Illustration de pinceaux / Pixabay
[dropcap]L[/dropcap]e tableau n’était pas au goût de ses anciens propriétaires qui l’avaient ainsi remisé dans cette cave. Ils avaient reçu en héritage de longue date cette imposante scène de chasse de 1,10m sur 1,85m. C’est ainsi que, à l’automne dernier, un habitant a invité un commissaire priseur à venir examiner l’œuvre. Me Jack-Philippe Ruellan a effectué plusieurs vérifications avant d’authentifier le tableau, puis l’a présenté à une vente aux enchères à Vannes. « Je l’estimais à l’époque à 150 ou 200 000 euros car il était abîmé (…) Finalement, je m’attendais à une vente entre 200 et 300 000. Mais 7,2 millions, c’est génial ! », s’est exclamé le commissaire priseur après la vente.

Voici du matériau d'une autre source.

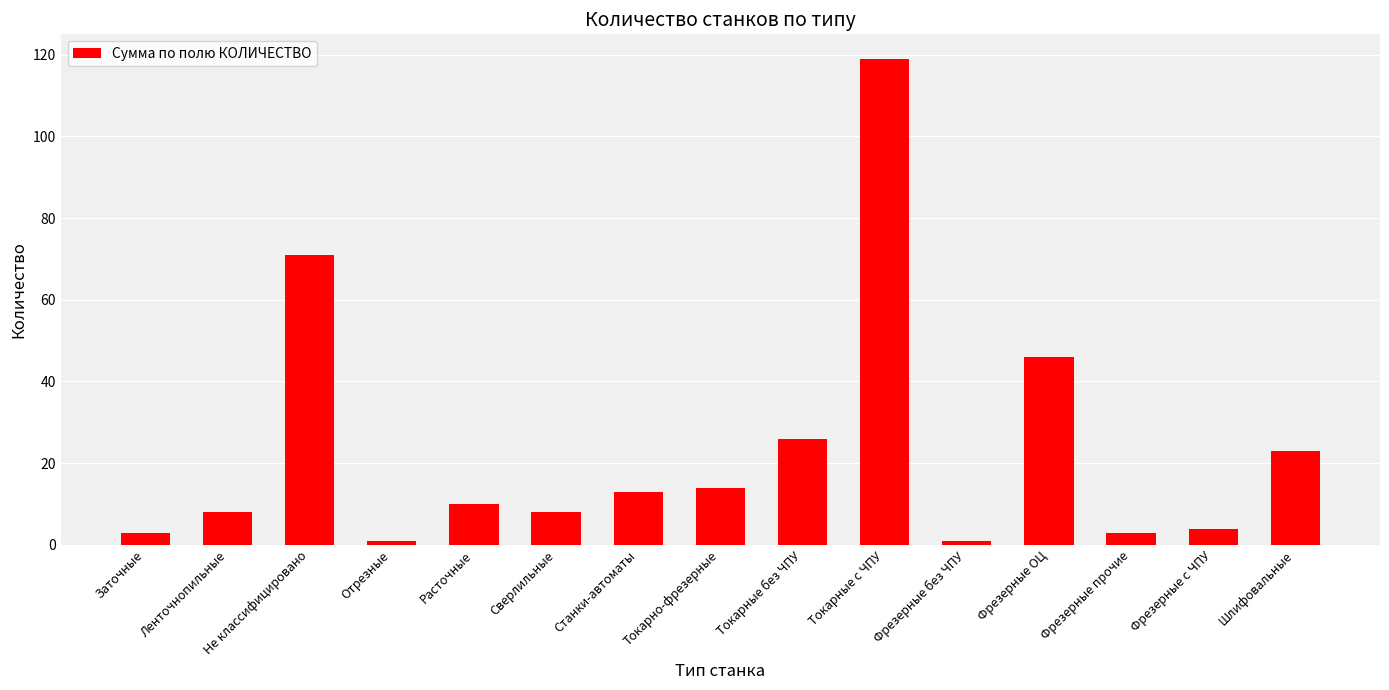

What is the label of the 15th bar from the right?

Заточные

Des acheteurs venus d’Indonésie ont fait monter les enchères, et c’est un acheteur anonyme venu de Jakarta, la capitale indonésienne, qui a finalement remporté la vente pour 7,2 millions d’euros. Raden Saleh (1811-1880) avait séjourné plusieurs années aux Pays-Bas, qui étaient alors la puissance coloniale des «Indes orientales néerlandaises», devenues ensuite l’Indonésie. Le peintre indonésien, qui s’était ainsi formé aux Pays-Bas, y était devenu célèbre. Il avait reçu le titre de peintre du palais en 1844. Mais il était également connu à la cour de Saxe, où il avait acquis la réputation d’un personnage fascinant et cultivé. Il a séjourné cinq ans à Dresde et un an à Weimar ; cependant il admirait également les peintres romantiques français, notamment Delacroix. Le roi de France Louis-Philippe avait acquis plusieurs de ses scènes de chasse. Plus tard, en 1869, l’artiste avait fait cadeau de deux de ses œuvres à une autre tête couronnée, l’empereur Napoléon III.

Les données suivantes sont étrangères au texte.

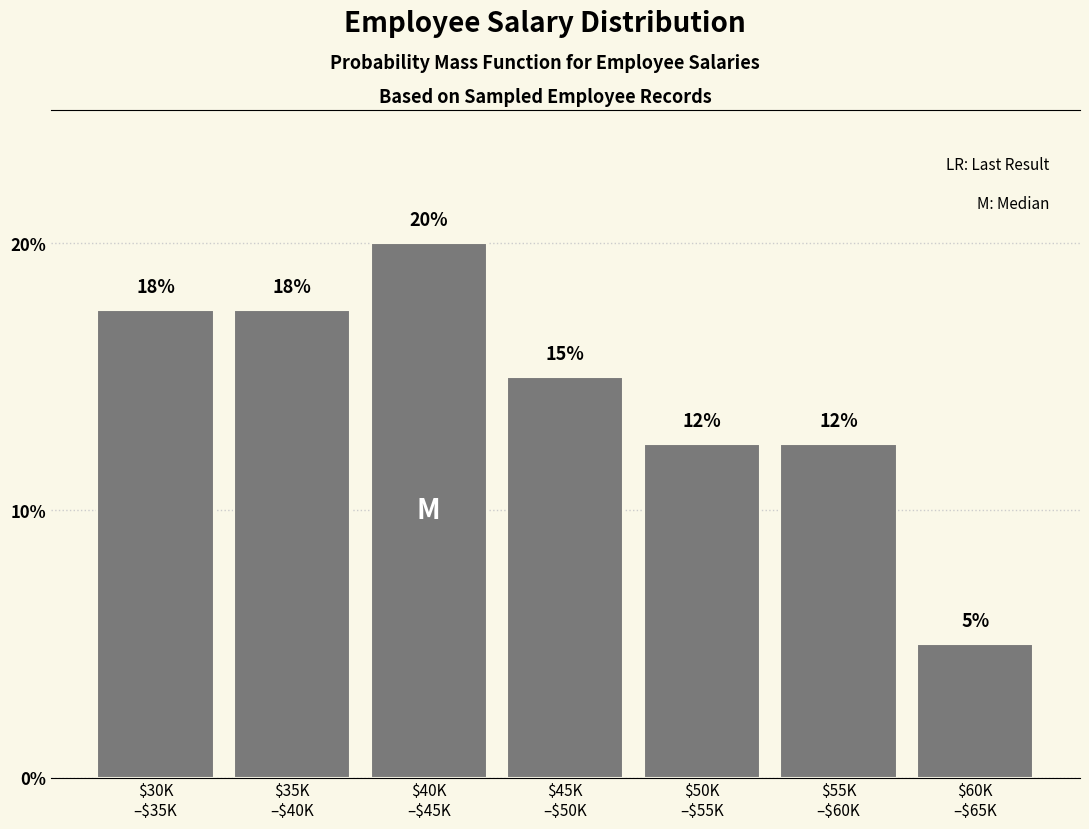

Are the bars horizontal?

No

Selon Me Ruellan, cette œuvre est « exceptionnelle sur le plan muséographique ». Selon les informations de Ouest-France, Le commissaire-priseur précise qu’ « il s’agit d’une peinture de grande qualité, rare, elle réunit tous les talents du peintre : l’autoportrait, la composition, le paysage, les couleurs. Elle était recherchée par les experts ». Cependant elle a besoin d’une restauration, estimée à 10 000 euros par une experte d’un cabinet parisien.
Me Ruellan a obtenu l’autorisation pour que cette œuvre quitte le territoire français et qu’elle retrouve ainsi le pays de ses origines.